Era sábado, mientras meditaba sobre lo que había escuchado en el cuarto de al lado, sentí un golpe muy suave en mi puerta. Como no respondí de inmediato se repitió con más urgencia. Al abrir, la encontré a ella, la diosa de la noche anterior convertida en un despojo humano, tenía un ojo negro y moretones en los brazos, el deshabillé estaba rasgado, estaba descalza y temblaba. La invité a pasar y me dijo que no, que necesitaba que la ayudara a bañarse, le dolía mucho el cuerpo y no podía hacerlo sola. No conocía a nadie más en la casa. Perplejo le pregunté por su novio. Me dijo que el no volvería por todo el fin de semana.

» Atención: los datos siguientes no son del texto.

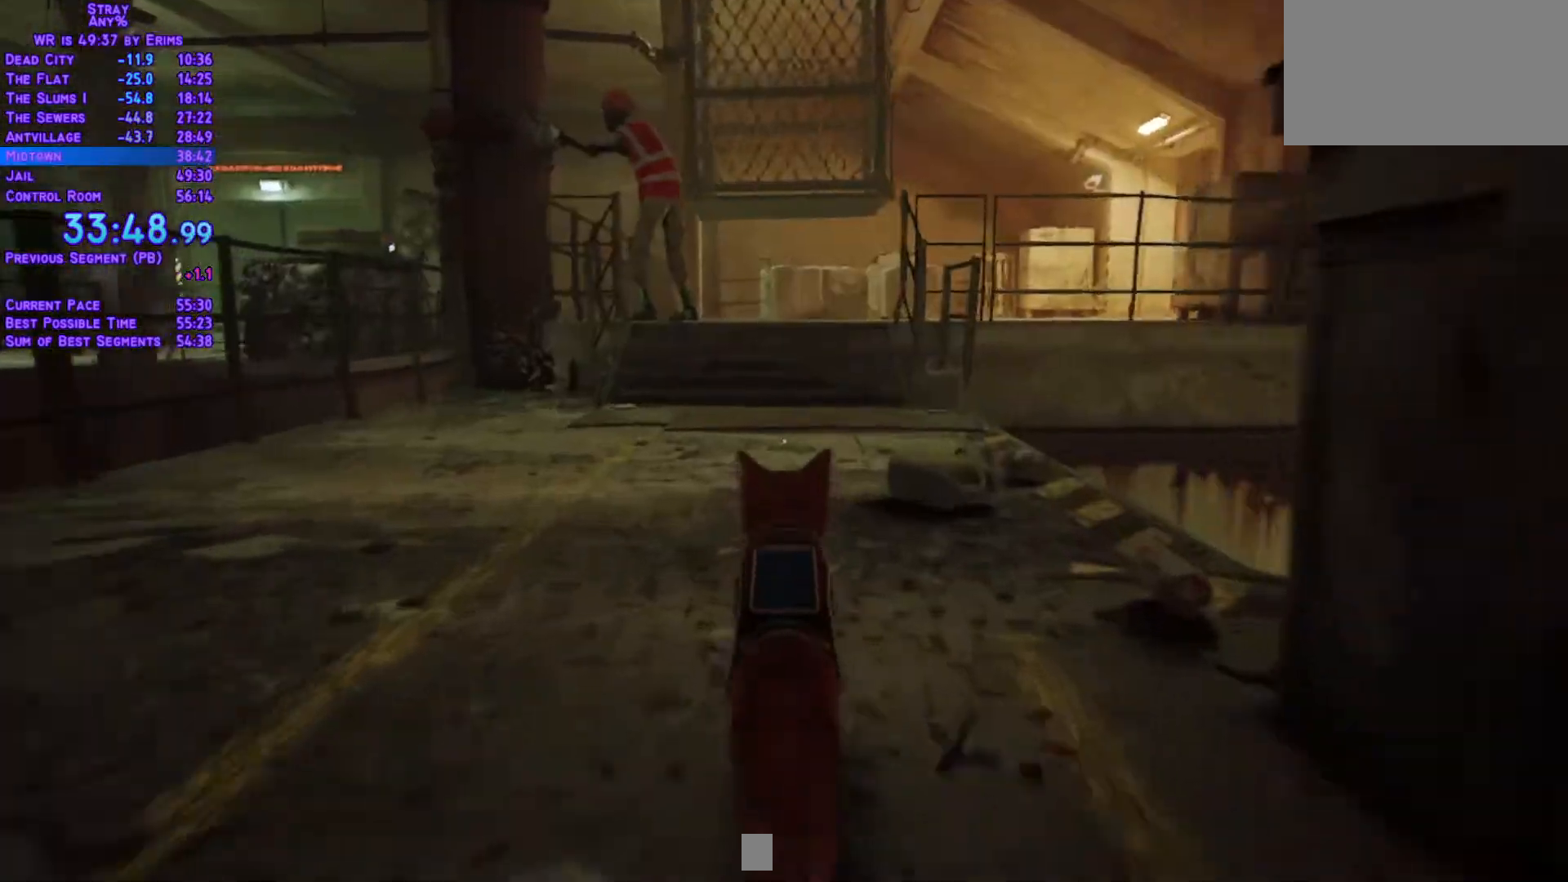
{"buttons": ["L1", "DPAD_UP"], "left_stick": "center", "right_stick": "center", "events": []}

Una vez en el baño, se quitó el deshabillé y se metió en la bañera. Yo miraba hacia la ventana, sin saber que decir, sin saber qué esperaba que hiciera. Me dio la esponja y me pidió que la acariciara con ella. Me arrodille frente a la bañera y comencé a lavarla suavemente, evitando tocar las zonas golpeadas. Y entonces ella habló. Me dijo que su nombre era Dikeledi, que en inglés significa “la de las lagrimas”, que provenía de Sudáfrica y que el hombre con el que vivía era Iraní. Que el la tenía dominada, casi presa, la obligaba a prostituirse y a entregar todo el dinero que ella recibía. Solo podía gastarlo en embellecerse para sus clientes. Que nunca me había saludado en la casa porque si el se enteraba que interactuaba con algún vecino, podía llegar a matarla, porque además era muy celoso. Por eso la poseía último, luego de que ella hubiera pasado por otros hombres durante sus largas noches de trabajo. Mientras hablaba con esa voz suave que reconocí, le caían lágrimas que se disolvían en el agua jabonosa de la bañera. No me miraba, miraba hacia delante, como si estuviera sola. Tenía mil preguntas para hacerle pero le hice una sola, a quien había pedido ayuda, quien sabía que esto sucedía, solo me respondió, “nadie lo sabe, tengo miedo.”
Cuando se levantó, la envolví en un toallón y la abracé.

Pasaron varios días y no volví a verla, ni en la calle ni saliendo del cuarto. Me ausenté por una semana al sur de Inglaterra, siempre pensando en Dikeledi, la de las lagrimas. Yo no sabía que hacer, con los iraníes mejor no meterse y si me metía tal vez terminaba perjudicándola a ella.
Cuando regresé a Londres me crucé con una joven dinamarquesa que vivía en el último piso. Y entonces me enteré. Una noche, los gritos eran tan fuertes que los vecinos decidieron llamar a la policía. Nadie salió de su cuarto, el llamado lo hizo un muchacho desde la cabina telefónica que estaba en la esquina de la casa. Cuando la policía llegó, ya todo había terminado. El iraní se había escapado con sus pertenencias y Dikeledi yacía muerta en la cama. La autopsia reveló que había sido estrangulada.
Sentí que un rayo me partía en dos, recordé su cuerpo envuelto en el toallón, su suave voz, los barrotes imaginarios, su miedo y el mío. ¿Fui cobarde? ¿Podría haberla salvado? ¿O mis 23 años justificaban el que no supiera que hacer ante una situación que nunca antes había vivido en mi vida?
Cuando subí a mi cuarto, vi la puerta entreabierta del cuarto de Dikeledi. Estaba vacío y en penumbras. Abrí lentamente la puerta y encendí la luz, en una esquina, tapado por la cortina, algo brillaba. Me acerqué solo para descubrir que se trataba de uno de sus zapatos dorados, esos de taco tan alto que casi permitían que Dikeledi tocara las estrellas.